• [Task instructions]:
Can you give the part of the records that opens with the line containing "time: 11:23" and closes with the line containing "time: 10:16", both included, as a JSON list of strings with one string per line and blank lines skipped? Leave the pictures out.

• [Task data]:
--- START ---

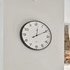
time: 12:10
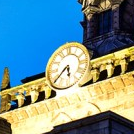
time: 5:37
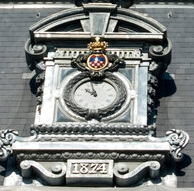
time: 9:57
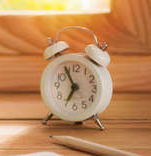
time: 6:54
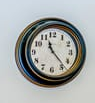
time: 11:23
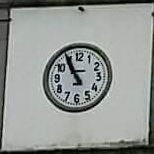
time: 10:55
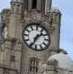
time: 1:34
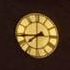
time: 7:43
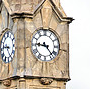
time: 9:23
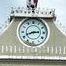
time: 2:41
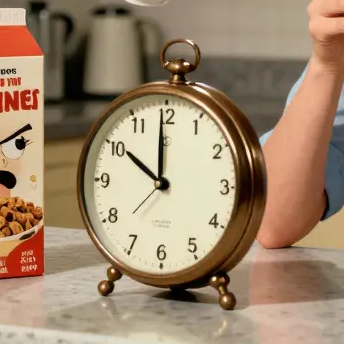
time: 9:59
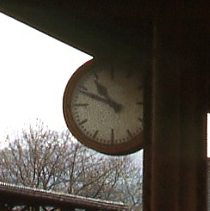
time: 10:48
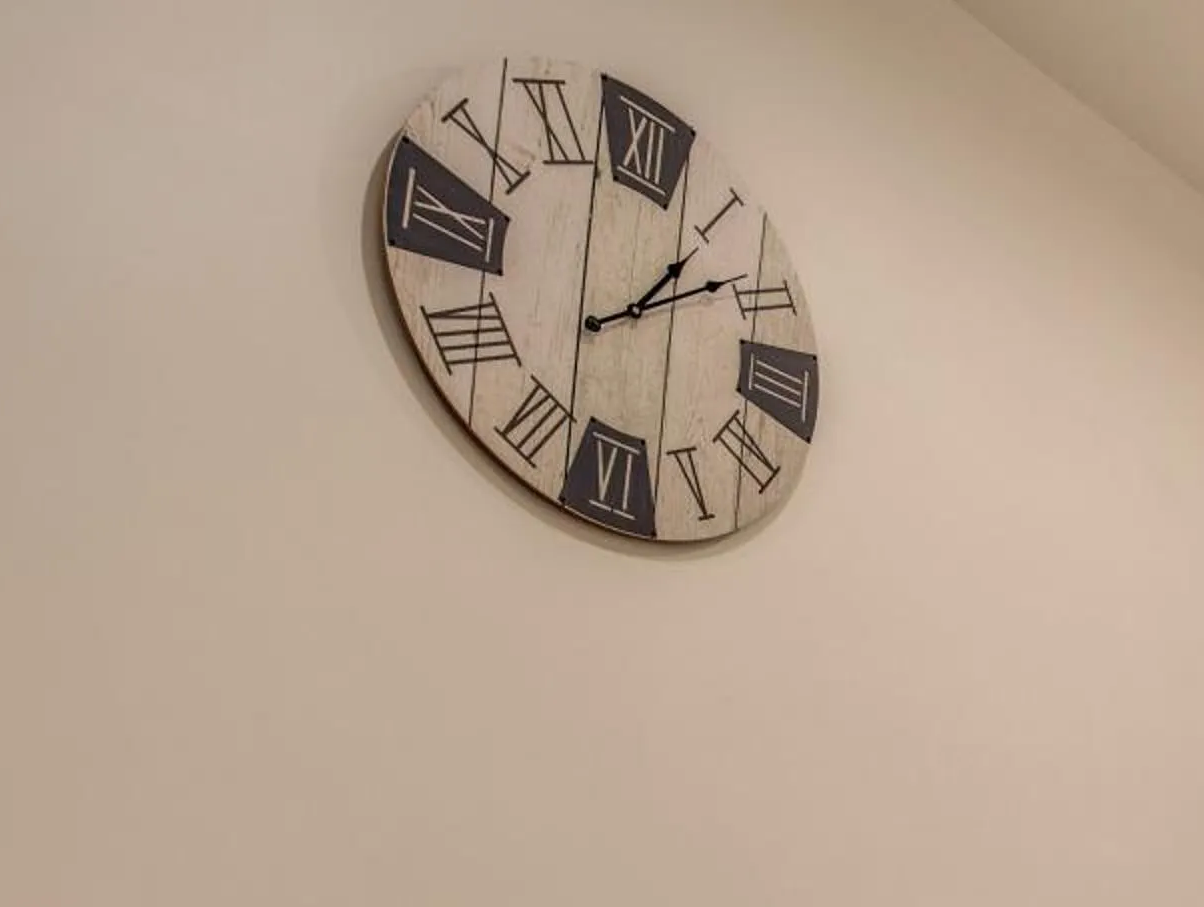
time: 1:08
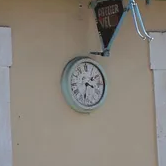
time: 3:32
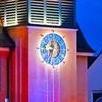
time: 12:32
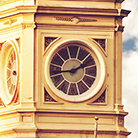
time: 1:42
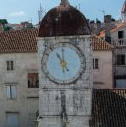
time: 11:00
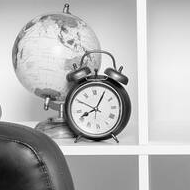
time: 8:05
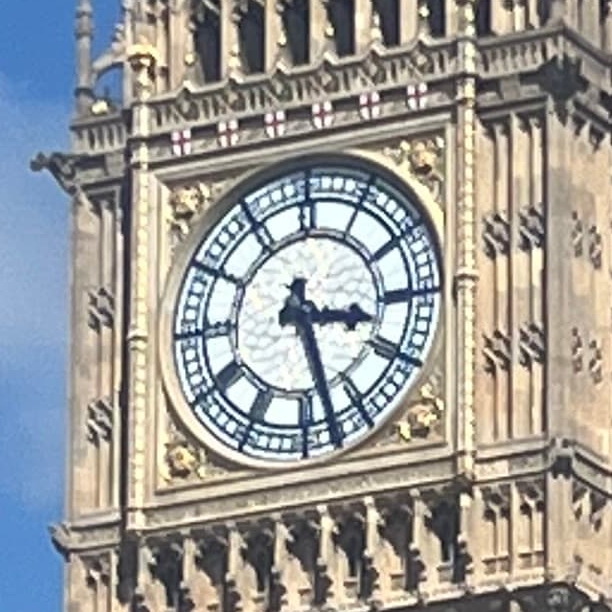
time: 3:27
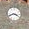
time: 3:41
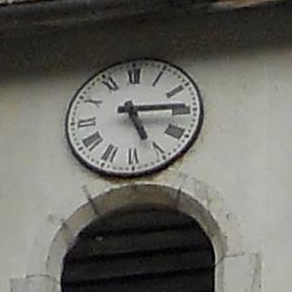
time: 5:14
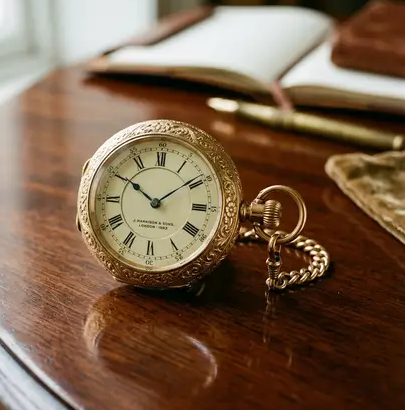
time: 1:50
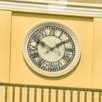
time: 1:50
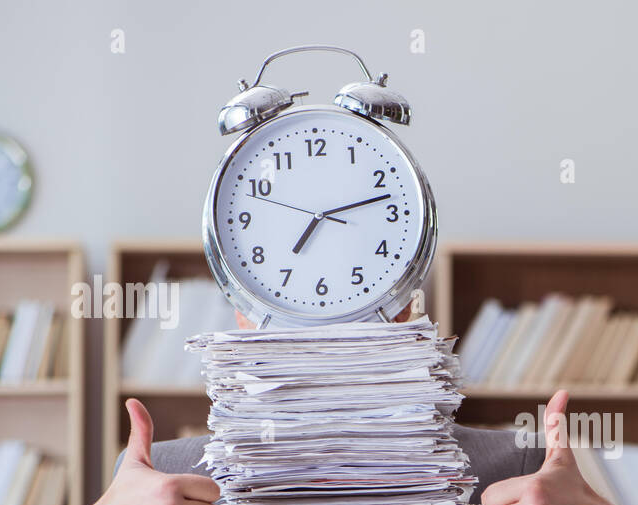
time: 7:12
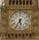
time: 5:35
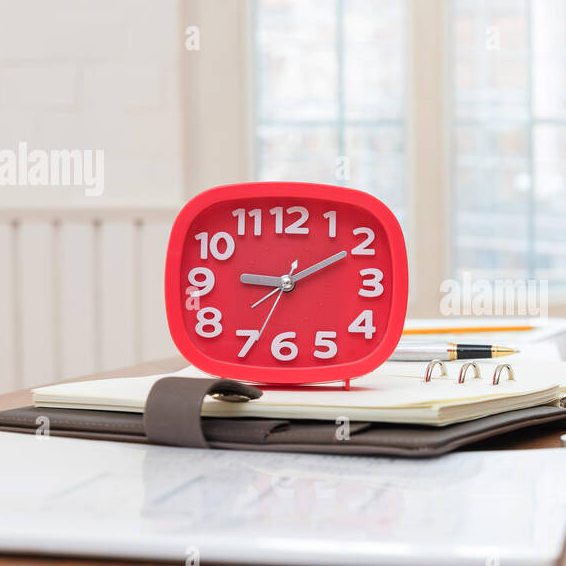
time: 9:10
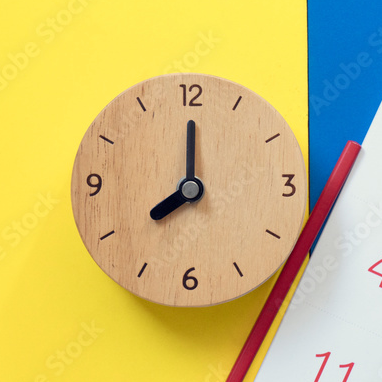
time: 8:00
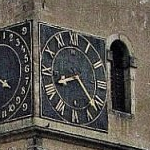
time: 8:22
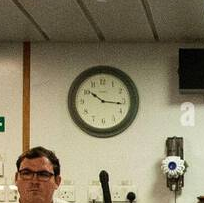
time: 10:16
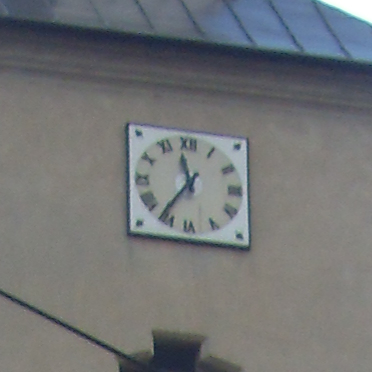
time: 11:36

--- END ---
--- START ---

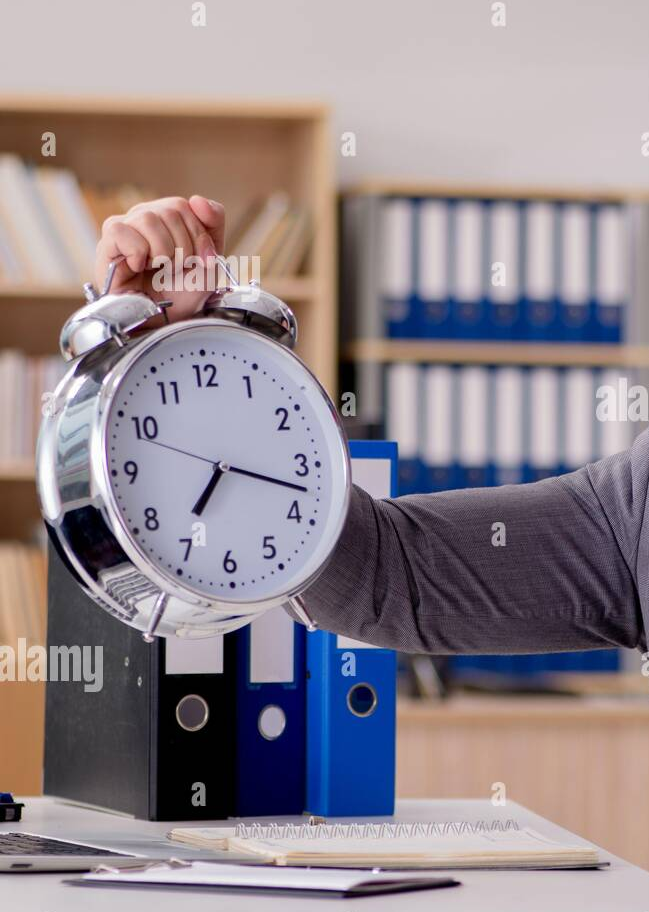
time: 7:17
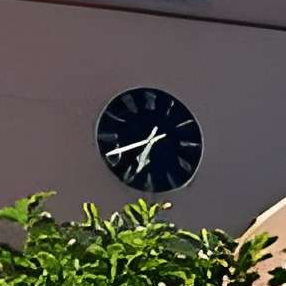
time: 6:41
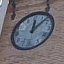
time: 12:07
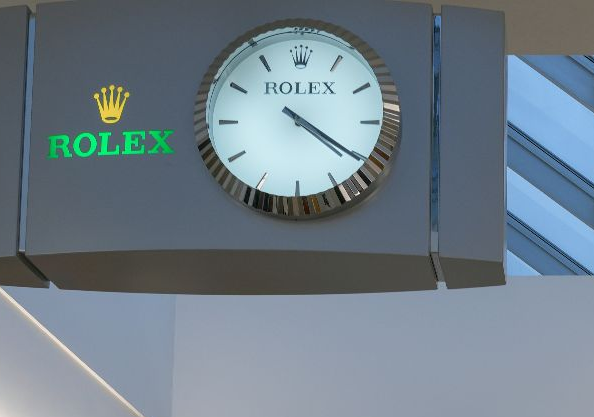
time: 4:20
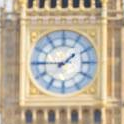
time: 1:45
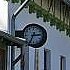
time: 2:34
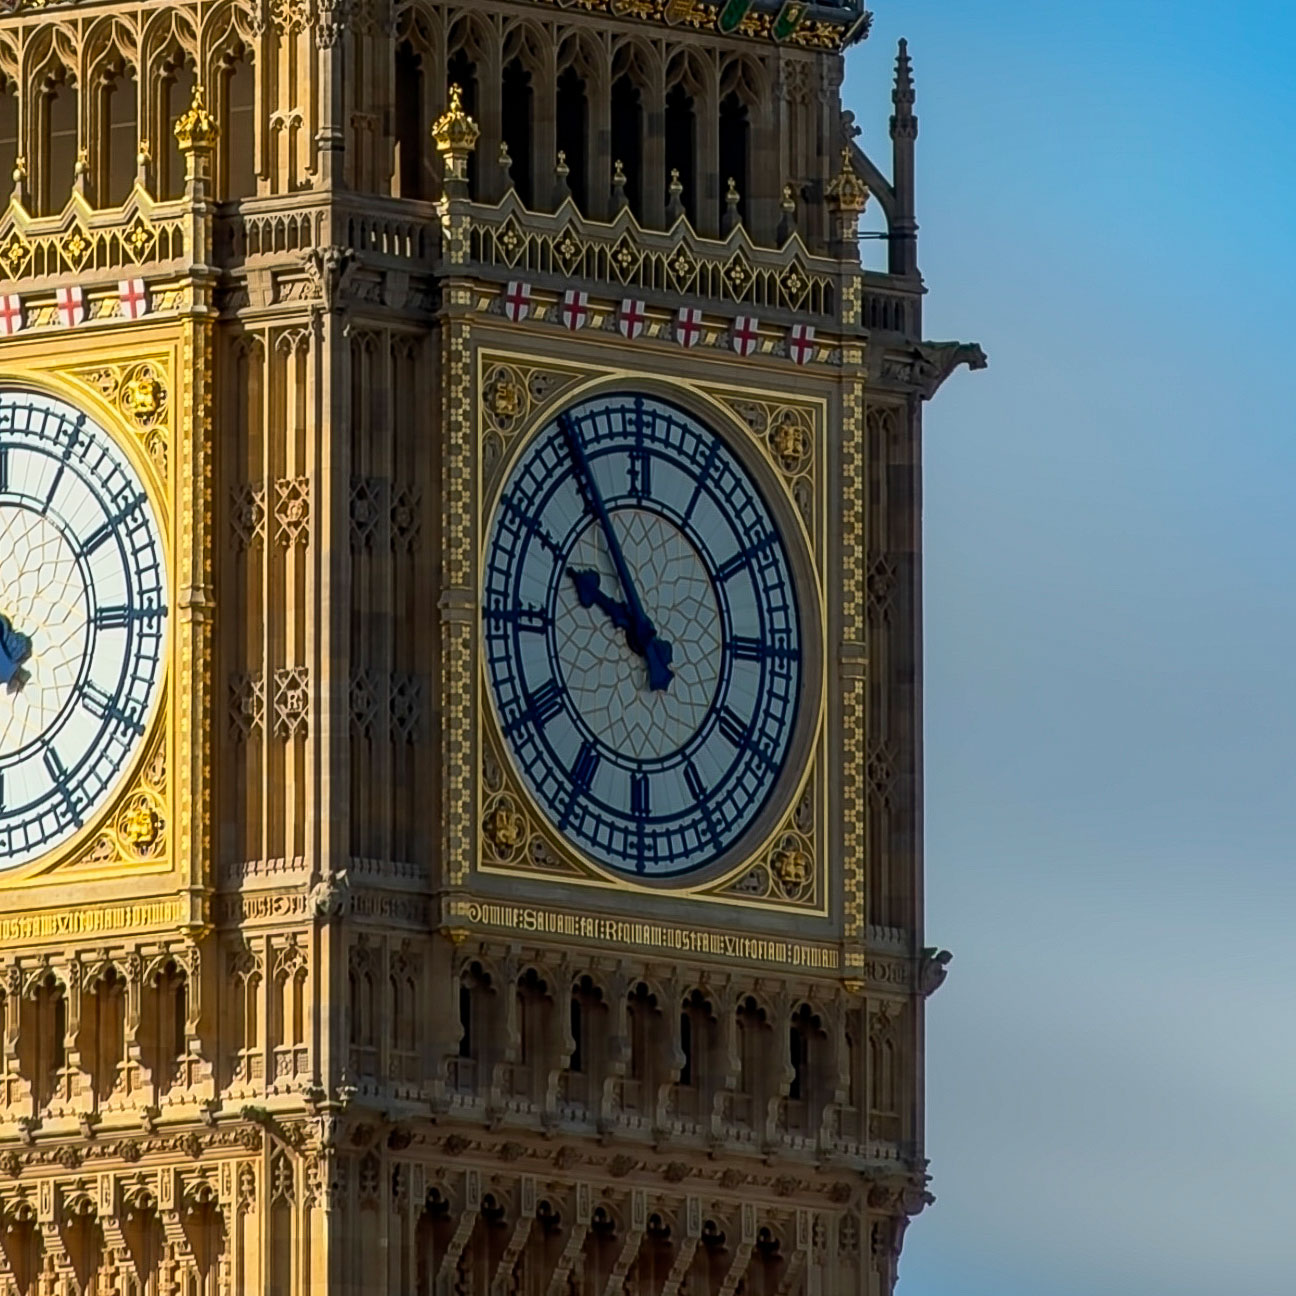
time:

--- END ---

• [Solution to the problem]:
[
  "time: 11:23",
  "time: 10:55",
  "time: 1:34",
  "time: 7:43",
  "time: 9:23",
  "time: 2:41",
  "time: 9:59",
  "time: 10:48",
  "time: 1:08",
  "time: 3:32",
  "time: 12:32",
  "time: 1:42",
  "time: 11:00",
  "time: 8:05",
  "time: 3:27",
  "time: 3:41",
  "time: 5:14",
  "time: 1:50",
  "time: 1:50",
  "time: 7:12",
  "time: 5:35",
  "time: 9:10",
  "time: 8:00",
  "time: 8:22",
  "time: 10:16"
]